Doch Chemnitz wird natürlich kein zweites Leipzig mehr werden, die Nummer ist durch. Denn Chemnitz steht mittlerweile für Nazis, Hooligans und Hetzjagden. Für viele Menschen in Westdeutschland steht Chemnitz für alles, was schlecht läuft im Osten. Und für viele Menschen in Chemnitz kommt alles, was schlecht läuft, vom Sonnenberg: 14 000 Einwohner, zerfallene Gründerzeithäuser, Plattenbauten.
Am Rande des Viertels erhebt sich das Stadion an der Gellertstraße aus der Mitte eines großen Parkplatzes wie ein grauer Klotz in blauem Rahmen.

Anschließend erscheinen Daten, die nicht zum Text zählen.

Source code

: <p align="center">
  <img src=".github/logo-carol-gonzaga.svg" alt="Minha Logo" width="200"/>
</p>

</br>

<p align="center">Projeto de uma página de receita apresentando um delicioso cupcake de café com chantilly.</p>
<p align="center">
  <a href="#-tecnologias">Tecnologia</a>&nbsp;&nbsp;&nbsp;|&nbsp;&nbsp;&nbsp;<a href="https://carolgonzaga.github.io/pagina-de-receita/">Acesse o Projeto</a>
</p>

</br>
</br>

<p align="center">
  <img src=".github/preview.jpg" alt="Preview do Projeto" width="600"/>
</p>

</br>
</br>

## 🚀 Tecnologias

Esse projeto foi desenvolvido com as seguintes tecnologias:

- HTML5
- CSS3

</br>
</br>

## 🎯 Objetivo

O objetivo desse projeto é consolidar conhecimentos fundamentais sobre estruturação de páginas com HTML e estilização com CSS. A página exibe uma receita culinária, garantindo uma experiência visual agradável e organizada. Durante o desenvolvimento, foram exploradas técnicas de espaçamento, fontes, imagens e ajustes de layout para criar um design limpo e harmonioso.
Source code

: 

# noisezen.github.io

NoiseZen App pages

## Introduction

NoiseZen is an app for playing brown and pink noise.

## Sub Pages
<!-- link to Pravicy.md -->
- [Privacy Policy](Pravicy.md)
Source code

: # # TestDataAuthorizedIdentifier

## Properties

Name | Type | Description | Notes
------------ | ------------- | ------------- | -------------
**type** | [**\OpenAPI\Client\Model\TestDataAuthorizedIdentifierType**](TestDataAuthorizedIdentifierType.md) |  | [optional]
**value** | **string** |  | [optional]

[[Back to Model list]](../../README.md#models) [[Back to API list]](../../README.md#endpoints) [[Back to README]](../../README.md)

Es ist das Stadion des Chemnitzer FC. Ein aufgeladener Ort, an dem sich alles konzentriert, denn der Sonnenberg ist nicht nur eins der ärmsten Viertel der Stadt, sondern auch Brutstätte für die berüchtigten Nazi-Hooligans, die Ultras vom CFC.
Es heißt, mehr als die Hälfte der Fans rekrutiert sich vom Sonnenberg und: mehr als die Hälfte der Fans ist rechts. Klare Sache also?
Was in der Ost-West-Debatte immer wieder schief läuft, ist die Kollektivierung. Das Motto: Chemnitz, Ostdeutschland, DDR. Dabei muss doch klar sein: Will man die Gewalt in Chemnitz verstehen, dann sollte man beim Sonnenberg anfangen.
Zwei Tage später komme ich mit einem befreundeten Journalist zurück auf den Sonnenberg. Hunderte Fußballfans haben sich vor dem Nischel versammelt, um zum Stadion zu laufen, wie damals vor einem Jahr. Betrunkene Glatzköpfe, Stiernacken, Nazi-Tatoos auf den Waden. Ein Mob. Sie schreien und wüten. Für ein paar Stunden nehmen sie sich die Straßen, einfach, weil sie es können. Wer kann, hält sich von der Route fern. Niemand stellt sich ihnen in den Weg. Vermutlich wäre es auch Wahnsinn. Denn für die Chemnitzer sind das nur ein paar Stunden, in denen die Nazis marschieren –danach sieht die Stadt ja wieder aus wie an jenem Freitag, ein Ort, aus dem mal etwas werden kann.
Um die Gewalt in Chemnitz zu verstehen, muss man verstehen, wie die Armut in den Sonnenberg gelangt ist, wie das Stadion zum Ventil wurde, nicht erst nach der Wende sondern schon lange vorher, schon in den Achtzigern, als der tätowierte Pöbel seine Sprachlosigkeit in Wutschreien entlud. Man muss verstehen, wie Nazis über Jahre hinweg die einzigen Menschen waren, die über den Fußball an die Jugend herankamen, wie sie ihre Strukturen aufgebaut haben, ihre Netzwerke strickten und die Regierung nichts dagegen unternahm, weil sie Fremdenfeindlichkeit nicht als Problem ansah.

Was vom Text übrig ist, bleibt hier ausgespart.